▶ _TEXT SEGMENT_:
::::
Making data work for consumers

By Jon Vanstone, Certass.

In this year of considerable regulatory change, the government has committed to implementing Dame Judith Hackitt’s Golden Thread recommendations aspart of the building safety system reforms.

Following the Grenfell Tower tragedy, Dame Judith said that a golden thread of good quality information will enable future building owners to better manage their buildings safely.

The golden thread is key fire and structural safety information about the building that must be stored digitally according to specific digital standards.

While it was aimed at high-rise buildings, the height of the buildings within scope is likely to reduce to 11m and will be expanded to include specialist buildings of any height such as schools and hospitals.

The problem is the golden thread is aimed purely at duty holders managing the building and is focused on safety, at a time when the focus for consumers not living in high rise buildings is more targeted at energy.

Therefore, there is interest in the January launch of the ECO Data Warehouse by TrustMark, which is paving the way for new initiatives for consumers in 2020. On top of this data store, and with the full support of government, a Property Hub is being developed, which will be seen in Q2 this year.

Consumers will be given free access to their data surrounding work undertaken in their home that was funded under the Energy Company Obligation. This information will be available 24/7 and is evidence of what has occurred within a property making acquisition of green mortgages and related finances much easier.

The systems seen in other markets will be under pressure to catch up; when installers have already paid for a job to be registered why should the consumer be paying again to access their own information?

Fensa is now charging consumers £25 for a reprint certificate, something the installer has already paid to notify, at a profit margin of around 98%. Surely it should be available 24/7 online for free by a business purporting to be digitally enabled and on the side of the consumer.

No wonder our industry is often seen by consumers as money grabbing and opportunistic; when you are selling your house, and in a high stress process, you are asked to pay yet another debatable charge, and not by local government.

The consumer groups will be hoping that bodies such as TrustMark, who evidently do believe in protecting the consumer’s interests, will be given access to the data by government so they can enable easy online access. I may not be a GDPR expert, but I do believe that there is a strong argument that data stored about a consumer should be given in the format in which it is stored for free.

However, if such lucrative solutions exist maybe the registered installers, whose ownership of the data could be reasonably argued, should just be asking for their share of the wealth?
::::
▶ _Stored items_:
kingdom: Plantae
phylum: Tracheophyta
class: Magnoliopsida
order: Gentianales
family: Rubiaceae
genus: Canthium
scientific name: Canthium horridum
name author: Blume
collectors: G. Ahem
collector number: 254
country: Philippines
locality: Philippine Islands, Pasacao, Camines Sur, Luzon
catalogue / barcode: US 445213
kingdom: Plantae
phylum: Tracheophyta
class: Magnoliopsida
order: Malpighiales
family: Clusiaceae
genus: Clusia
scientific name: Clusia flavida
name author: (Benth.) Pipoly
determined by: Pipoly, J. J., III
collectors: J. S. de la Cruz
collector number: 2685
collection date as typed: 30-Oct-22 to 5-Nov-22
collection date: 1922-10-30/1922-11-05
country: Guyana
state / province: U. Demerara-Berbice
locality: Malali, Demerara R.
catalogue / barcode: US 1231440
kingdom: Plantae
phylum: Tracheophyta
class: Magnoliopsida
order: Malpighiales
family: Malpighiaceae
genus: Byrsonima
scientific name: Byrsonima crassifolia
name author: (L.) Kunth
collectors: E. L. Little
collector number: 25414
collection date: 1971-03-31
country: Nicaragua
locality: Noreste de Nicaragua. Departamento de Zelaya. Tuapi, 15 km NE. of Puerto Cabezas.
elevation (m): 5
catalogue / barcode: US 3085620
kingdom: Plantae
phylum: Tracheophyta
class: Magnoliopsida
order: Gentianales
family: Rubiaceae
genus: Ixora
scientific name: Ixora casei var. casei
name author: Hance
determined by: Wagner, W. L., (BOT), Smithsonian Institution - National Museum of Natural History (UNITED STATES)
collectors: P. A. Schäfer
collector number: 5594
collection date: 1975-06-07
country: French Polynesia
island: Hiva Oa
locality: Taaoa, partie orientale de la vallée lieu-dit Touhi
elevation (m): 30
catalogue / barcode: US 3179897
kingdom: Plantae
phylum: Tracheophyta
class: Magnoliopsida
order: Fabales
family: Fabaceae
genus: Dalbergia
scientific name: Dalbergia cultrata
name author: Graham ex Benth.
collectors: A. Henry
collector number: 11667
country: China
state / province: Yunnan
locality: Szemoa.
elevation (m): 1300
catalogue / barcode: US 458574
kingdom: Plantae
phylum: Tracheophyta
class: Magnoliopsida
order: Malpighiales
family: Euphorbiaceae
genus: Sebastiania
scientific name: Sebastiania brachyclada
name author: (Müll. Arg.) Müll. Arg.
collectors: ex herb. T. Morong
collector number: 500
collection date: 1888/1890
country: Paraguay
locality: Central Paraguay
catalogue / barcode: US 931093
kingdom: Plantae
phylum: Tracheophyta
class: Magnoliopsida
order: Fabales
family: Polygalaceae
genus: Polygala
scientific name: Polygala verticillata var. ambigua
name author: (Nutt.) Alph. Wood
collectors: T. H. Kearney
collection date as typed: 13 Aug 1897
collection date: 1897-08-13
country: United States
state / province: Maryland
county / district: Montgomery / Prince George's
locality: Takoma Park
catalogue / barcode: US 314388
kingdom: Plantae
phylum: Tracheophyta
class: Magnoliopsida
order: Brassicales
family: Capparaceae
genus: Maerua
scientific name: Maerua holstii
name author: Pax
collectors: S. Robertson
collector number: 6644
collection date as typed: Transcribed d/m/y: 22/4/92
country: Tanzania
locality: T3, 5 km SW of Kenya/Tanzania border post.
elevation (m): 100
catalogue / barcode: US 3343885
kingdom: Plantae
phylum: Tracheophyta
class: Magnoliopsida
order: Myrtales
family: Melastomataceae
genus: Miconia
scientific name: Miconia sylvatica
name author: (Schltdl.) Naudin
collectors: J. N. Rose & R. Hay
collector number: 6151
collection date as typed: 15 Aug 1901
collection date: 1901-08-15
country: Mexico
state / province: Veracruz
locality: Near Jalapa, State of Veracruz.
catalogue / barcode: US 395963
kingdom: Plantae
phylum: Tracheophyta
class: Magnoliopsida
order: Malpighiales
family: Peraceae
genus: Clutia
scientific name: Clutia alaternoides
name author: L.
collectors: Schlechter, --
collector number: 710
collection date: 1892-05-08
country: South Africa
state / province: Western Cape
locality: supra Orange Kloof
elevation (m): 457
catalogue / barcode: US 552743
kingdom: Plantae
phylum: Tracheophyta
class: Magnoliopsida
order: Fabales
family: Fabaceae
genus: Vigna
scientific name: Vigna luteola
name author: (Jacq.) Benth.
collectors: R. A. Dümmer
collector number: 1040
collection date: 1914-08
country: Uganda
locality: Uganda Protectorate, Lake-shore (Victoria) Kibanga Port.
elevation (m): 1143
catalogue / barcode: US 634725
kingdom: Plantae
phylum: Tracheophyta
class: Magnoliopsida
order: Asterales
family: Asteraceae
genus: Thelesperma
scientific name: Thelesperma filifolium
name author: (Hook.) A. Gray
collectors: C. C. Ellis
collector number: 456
::::
▶ _TASK BRIEF_:
List every organization named in the text on making data work for consumers.

▶ _RESULT FOR THIS EXERCISE_:
Certass, TrustMark, Fensa